Indeed, with the launch of Kindle, Amazon is hoping to succeed where hardware companies like Sony have failed. No e-book reader has ever been a market success.
CNET News.com reported last week that Amazon would be debuting its much-delayed e-book reader, which the retailer on Monday started selling for $399.
Kindle tips the scales at a total 10.3 ounces--"That's less than a paperback book," Bezos said--and uses an "electronic ink" technology to mimic paper, not a computer screen. There is no backlight. Currently, the screen is black-and-white; Amazon executives have confirmed that E Ink, which manufactures the screen technology for Kindle as well as for other e-book readers like the Sony Reader, has a prototype of a color display; however, that technology is not yet ready for market.
The battery life, company representatives said, will last several days to a week. A charger can juice up the battery in a matter of two hours.
Notably, Kindle does not require a PC for synchronization or any software to be installed. "Instead of shopping from your PC, you shop directly from the device. The store is on the device, and then the content is wirelessly and seamlessly delivered to the device," Bezos explained.
Amazon's new "Kindle Store" now stocks more than 90,000 titles, "including 101 of 112 current New York Times Best Sellers and new releases, which are $9.99, unless marked otherwise," according to a release from the company.
Kindle, which was manufactured by an undisclosed Chinese original equipment manufacturer, connects to its specialized Amazon store via an EV-DO (Evolution Data Optimized) cellular network through "Amazon Whispernet," built atop Sprint's EV-DO network. No data plan or monthly bill is required. "We pay for all of that behind the scenes so that you can just read," Bezos said, adding that he estimated that it would take "less than a minute" to download a book.
The device can hold about 200 books, the CEO explained. A slot for a standard SD memory card can increase that capacity to about 1,000 books.
Bezos also announced that dozens of newspapers, from The New York Times to France's Le Monde, would also be available for the device, as well as magazines and 300 of the most popular blogs, such as BoingBoing and Slashdot. "On Kindle, newspapers are delivered while you sleep, automatically," he said. The publications will receive a cut of the subscription fee revenue, as no advertising will be displayed on them.
Additionally, Kindle comes with an electronic dictionary and access to Wikipedia.
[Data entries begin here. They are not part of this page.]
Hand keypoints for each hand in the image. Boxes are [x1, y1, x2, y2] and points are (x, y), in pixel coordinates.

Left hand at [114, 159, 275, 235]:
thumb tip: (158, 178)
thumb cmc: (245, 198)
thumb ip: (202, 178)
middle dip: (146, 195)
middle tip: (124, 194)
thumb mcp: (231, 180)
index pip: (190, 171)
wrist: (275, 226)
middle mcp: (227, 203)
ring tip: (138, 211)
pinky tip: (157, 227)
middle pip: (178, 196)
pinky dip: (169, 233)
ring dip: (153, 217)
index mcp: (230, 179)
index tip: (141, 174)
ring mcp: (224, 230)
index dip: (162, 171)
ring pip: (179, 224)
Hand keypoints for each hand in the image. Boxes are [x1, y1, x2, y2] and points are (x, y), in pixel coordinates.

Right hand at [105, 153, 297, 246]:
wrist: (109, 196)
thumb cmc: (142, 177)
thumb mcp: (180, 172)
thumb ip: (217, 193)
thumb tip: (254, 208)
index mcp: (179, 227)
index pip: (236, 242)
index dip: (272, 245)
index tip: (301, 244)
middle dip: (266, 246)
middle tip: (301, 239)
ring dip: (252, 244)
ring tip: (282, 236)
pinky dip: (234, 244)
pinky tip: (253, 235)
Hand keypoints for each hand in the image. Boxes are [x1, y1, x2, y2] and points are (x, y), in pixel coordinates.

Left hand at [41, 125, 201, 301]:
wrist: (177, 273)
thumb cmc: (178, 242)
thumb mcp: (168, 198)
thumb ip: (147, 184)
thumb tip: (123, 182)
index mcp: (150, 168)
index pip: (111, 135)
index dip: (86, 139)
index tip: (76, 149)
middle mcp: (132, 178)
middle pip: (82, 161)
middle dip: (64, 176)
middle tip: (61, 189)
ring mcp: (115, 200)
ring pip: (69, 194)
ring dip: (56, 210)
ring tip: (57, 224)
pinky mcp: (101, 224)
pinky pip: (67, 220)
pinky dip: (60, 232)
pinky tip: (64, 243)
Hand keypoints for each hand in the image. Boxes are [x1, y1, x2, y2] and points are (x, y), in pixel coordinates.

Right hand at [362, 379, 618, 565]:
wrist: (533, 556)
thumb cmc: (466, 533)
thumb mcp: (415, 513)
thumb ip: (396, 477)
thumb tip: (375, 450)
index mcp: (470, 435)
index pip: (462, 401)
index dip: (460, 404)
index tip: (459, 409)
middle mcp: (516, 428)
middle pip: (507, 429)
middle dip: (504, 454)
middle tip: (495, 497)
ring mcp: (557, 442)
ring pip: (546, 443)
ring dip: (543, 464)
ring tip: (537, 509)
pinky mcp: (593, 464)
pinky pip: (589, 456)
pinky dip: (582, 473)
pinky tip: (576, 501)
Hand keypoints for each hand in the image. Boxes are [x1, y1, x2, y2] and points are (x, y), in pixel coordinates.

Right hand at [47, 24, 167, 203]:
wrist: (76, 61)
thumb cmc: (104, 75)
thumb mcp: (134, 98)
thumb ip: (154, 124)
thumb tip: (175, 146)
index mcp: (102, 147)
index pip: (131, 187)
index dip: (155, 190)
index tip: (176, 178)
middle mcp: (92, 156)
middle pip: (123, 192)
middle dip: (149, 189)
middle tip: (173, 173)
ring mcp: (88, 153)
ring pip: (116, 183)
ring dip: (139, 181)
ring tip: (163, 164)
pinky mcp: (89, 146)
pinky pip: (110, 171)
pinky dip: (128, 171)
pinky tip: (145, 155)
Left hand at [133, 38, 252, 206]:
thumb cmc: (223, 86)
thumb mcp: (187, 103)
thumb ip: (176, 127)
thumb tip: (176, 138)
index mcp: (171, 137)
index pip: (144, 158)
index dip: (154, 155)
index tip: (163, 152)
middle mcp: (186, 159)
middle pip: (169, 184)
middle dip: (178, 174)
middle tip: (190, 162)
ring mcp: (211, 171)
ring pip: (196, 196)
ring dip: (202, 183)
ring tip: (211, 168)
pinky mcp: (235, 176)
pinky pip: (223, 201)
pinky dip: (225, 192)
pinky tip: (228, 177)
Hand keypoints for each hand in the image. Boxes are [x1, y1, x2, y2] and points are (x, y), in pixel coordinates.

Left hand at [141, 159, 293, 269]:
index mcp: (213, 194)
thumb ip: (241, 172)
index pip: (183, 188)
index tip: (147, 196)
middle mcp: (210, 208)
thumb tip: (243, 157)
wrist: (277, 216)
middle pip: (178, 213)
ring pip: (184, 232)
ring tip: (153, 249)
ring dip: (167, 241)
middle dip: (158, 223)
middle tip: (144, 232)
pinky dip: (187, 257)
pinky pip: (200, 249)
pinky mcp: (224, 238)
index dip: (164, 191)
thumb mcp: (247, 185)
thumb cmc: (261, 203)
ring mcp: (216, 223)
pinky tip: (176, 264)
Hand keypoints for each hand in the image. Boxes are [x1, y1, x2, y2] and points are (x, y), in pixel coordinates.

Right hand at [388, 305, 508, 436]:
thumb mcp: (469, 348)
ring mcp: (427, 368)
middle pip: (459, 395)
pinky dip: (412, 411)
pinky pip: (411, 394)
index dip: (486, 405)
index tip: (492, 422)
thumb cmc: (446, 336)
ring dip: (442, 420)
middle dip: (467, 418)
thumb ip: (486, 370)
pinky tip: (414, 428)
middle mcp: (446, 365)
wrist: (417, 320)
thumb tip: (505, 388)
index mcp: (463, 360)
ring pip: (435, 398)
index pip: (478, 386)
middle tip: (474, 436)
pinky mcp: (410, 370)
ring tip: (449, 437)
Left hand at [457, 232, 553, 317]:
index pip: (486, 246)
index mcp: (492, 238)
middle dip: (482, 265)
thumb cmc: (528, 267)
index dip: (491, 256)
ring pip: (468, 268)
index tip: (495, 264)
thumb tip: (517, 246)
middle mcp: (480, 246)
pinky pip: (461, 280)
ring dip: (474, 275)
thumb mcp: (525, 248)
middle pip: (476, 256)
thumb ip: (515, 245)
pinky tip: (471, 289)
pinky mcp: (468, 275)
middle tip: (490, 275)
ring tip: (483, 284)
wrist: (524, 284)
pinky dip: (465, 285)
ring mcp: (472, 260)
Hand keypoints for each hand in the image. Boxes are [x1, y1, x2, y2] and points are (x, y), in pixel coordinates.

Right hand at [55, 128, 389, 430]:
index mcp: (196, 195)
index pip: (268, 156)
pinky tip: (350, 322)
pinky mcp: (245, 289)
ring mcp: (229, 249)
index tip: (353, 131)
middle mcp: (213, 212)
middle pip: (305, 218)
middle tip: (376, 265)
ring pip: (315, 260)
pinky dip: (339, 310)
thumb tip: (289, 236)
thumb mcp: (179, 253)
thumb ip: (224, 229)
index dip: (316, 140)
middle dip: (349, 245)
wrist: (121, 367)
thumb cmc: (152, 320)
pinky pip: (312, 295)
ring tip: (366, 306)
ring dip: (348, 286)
Each device, as News.com reported, also provides the user with a personal Kindle e-mail address so that word-processing files such as Microsoft Word documents, as well as image files, could be sent to the e-book reader.
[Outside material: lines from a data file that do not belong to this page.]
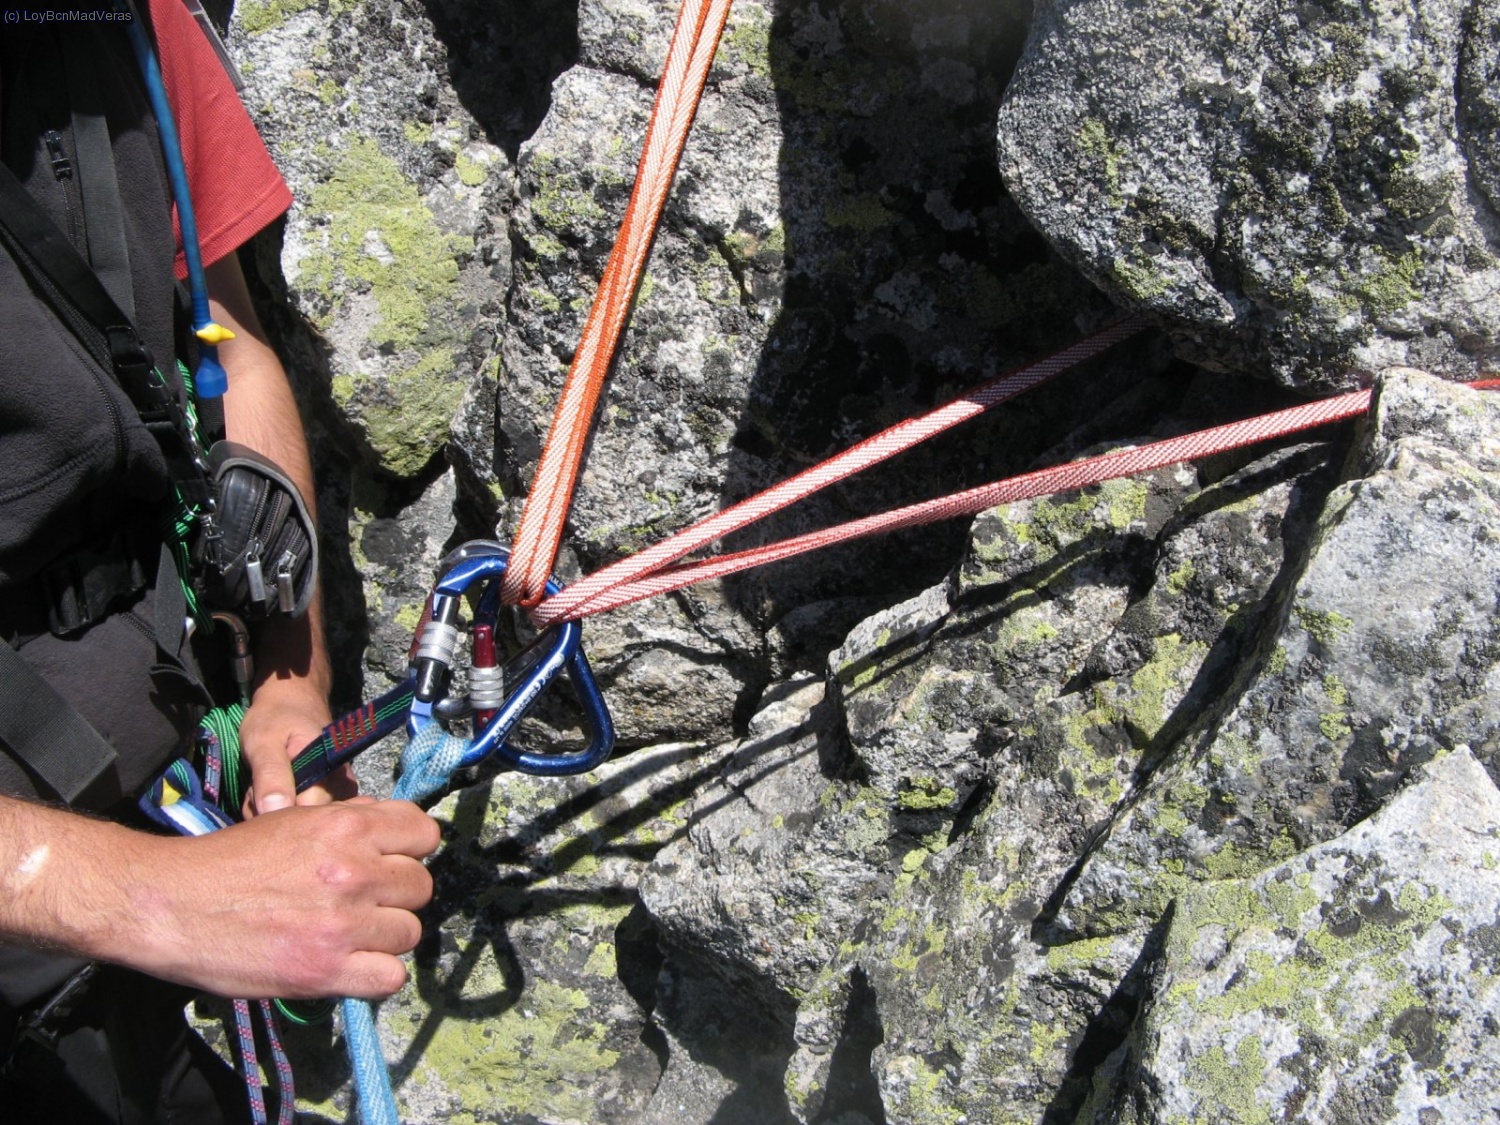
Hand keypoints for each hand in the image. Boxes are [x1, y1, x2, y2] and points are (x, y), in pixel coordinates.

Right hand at [124, 799, 439, 999]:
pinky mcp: (325, 971)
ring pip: (409, 932)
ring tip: (350, 934)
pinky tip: (348, 965)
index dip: (409, 848)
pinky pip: (389, 978)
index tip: (390, 859)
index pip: (424, 834)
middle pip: (420, 886)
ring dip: (385, 935)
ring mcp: (343, 924)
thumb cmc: (227, 860)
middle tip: (364, 901)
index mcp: (346, 827)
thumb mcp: (292, 820)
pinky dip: (374, 975)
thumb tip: (390, 827)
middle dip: (397, 894)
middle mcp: (353, 872)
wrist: (171, 905)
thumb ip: (348, 820)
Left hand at [239, 679, 353, 815]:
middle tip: (254, 790)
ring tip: (260, 789)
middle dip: (273, 812)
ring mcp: (340, 792)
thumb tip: (274, 811)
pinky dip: (282, 808)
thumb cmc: (276, 716)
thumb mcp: (263, 741)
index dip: (277, 815)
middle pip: (306, 821)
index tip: (256, 800)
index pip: (307, 816)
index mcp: (329, 772)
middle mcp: (343, 786)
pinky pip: (306, 813)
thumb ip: (270, 776)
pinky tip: (270, 793)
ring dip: (274, 810)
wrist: (293, 698)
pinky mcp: (332, 795)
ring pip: (303, 819)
After unveiling the device, Bezos showed the audience a video of numerous literary and technological luminaries who provided testimonials about Kindle; including authors Toni Morrison and Neil Gaiman, and entrepreneur Guy Kawasaki, who said, "This is BlackBerry for blogs."
But even though the development of Kindle took three years, Bezos said, it still couldn't be entirely perfect. "We never did figure out how to do virtual book signings," he said. Nevertheless, the Amazon chief executive reiterated that the book is due for a 21st-century makeover.
"We forget (that the printed book) is a 500-year-old technology, and we sort of forget that it's even a technology," Bezos mused. "Gutenberg would still recognize a modern-day book."